TASK INPUT:
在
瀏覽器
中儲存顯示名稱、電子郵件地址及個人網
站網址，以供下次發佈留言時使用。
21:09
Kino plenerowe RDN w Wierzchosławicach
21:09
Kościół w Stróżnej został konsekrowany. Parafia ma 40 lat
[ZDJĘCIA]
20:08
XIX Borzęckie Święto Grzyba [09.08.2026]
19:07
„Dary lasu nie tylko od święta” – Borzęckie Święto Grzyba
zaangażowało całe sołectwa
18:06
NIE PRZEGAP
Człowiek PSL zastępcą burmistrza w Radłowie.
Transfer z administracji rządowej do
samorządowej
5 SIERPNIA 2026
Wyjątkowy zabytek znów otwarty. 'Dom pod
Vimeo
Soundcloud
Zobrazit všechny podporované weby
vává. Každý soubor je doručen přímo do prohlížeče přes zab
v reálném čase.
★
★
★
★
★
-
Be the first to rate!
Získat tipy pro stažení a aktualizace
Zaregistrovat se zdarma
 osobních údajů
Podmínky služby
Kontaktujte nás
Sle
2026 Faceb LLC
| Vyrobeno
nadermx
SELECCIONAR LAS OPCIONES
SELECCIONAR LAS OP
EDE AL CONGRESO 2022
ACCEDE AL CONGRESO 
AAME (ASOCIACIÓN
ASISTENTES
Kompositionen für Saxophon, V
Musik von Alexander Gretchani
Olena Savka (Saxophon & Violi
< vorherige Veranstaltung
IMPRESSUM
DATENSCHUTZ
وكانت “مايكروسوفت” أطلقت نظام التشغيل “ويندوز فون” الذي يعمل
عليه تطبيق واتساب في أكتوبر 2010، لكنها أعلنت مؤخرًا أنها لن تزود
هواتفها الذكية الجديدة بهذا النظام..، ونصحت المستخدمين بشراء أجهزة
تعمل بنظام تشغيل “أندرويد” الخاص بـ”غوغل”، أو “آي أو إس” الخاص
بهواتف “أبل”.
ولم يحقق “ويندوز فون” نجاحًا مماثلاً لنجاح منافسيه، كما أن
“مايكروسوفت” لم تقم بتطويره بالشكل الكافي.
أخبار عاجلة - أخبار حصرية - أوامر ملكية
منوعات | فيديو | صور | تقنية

EXERCISE:
Each record above has to be set down again, exactly and completely.

RESULT:
在
瀏覽器
中儲存顯示名稱、電子郵件地址及個人網
站網址，以供下次發佈留言時使用。
21:09
Kino plenerowe RDN w Wierzchosławicach
21:09
Kościół w Stróżnej został konsekrowany. Parafia ma 40 lat
[ZDJĘCIA]
20:08
XIX Borzęckie Święto Grzyba [09.08.2026]
19:07
„Dary lasu nie tylko od święta” – Borzęckie Święto Grzyba
zaangażowało całe sołectwa
18:06
NIE PRZEGAP
Człowiek PSL zastępcą burmistrza w Radłowie.
Transfer z administracji rządowej do
samorządowej
5 SIERPNIA 2026
Wyjątkowy zabytek znów otwarty. 'Dom pod
Vimeo
Soundcloud
Zobrazit všechny podporované weby
vává. Každý soubor je doručen přímo do prohlížeče přes zab
v reálném čase.
★
★
★
★
★
-
Be the first to rate!
Získat tipy pro stažení a aktualizace
Zaregistrovat se zdarma
 osobních údajů
Podmínky služby
Kontaktujte nás
Sle
2026 Faceb LLC
| Vyrobeno
nadermx
SELECCIONAR LAS OPCIONES
SELECCIONAR LAS OP
EDE AL CONGRESO 2022
ACCEDE AL CONGRESO 
AAME (ASOCIACIÓN
ASISTENTES
Kompositionen für Saxophon, V
Musik von Alexander Gretchani
Olena Savka (Saxophon & Violi
< vorherige Veranstaltung
IMPRESSUM
DATENSCHUTZ
وكانت “مايكروسوفت” أطلقت نظام التشغيل “ويندوز فون” الذي يعمل
عليه تطبيق واتساب في أكتوبر 2010، لكنها أعلنت مؤخرًا أنها لن تزود
هواتفها الذكية الجديدة بهذا النظام..، ونصحت المستخدمين بشراء أجهزة
تعمل بنظام تشغيل “أندرويد” الخاص بـ”غوغل”، أو “آي أو إس” الخاص
بهواتف “أبل”.
ولم يحقق “ويندوز فون” نجاحًا مماثلاً لنجاح منافسيه، كما أن
“مايكروسوفت” لم تقم بتطويره بالشكل الكافي.
أخبار عاجلة - أخبار حصرية - أوامر ملكية
منوعات | فيديو | صور | تقنية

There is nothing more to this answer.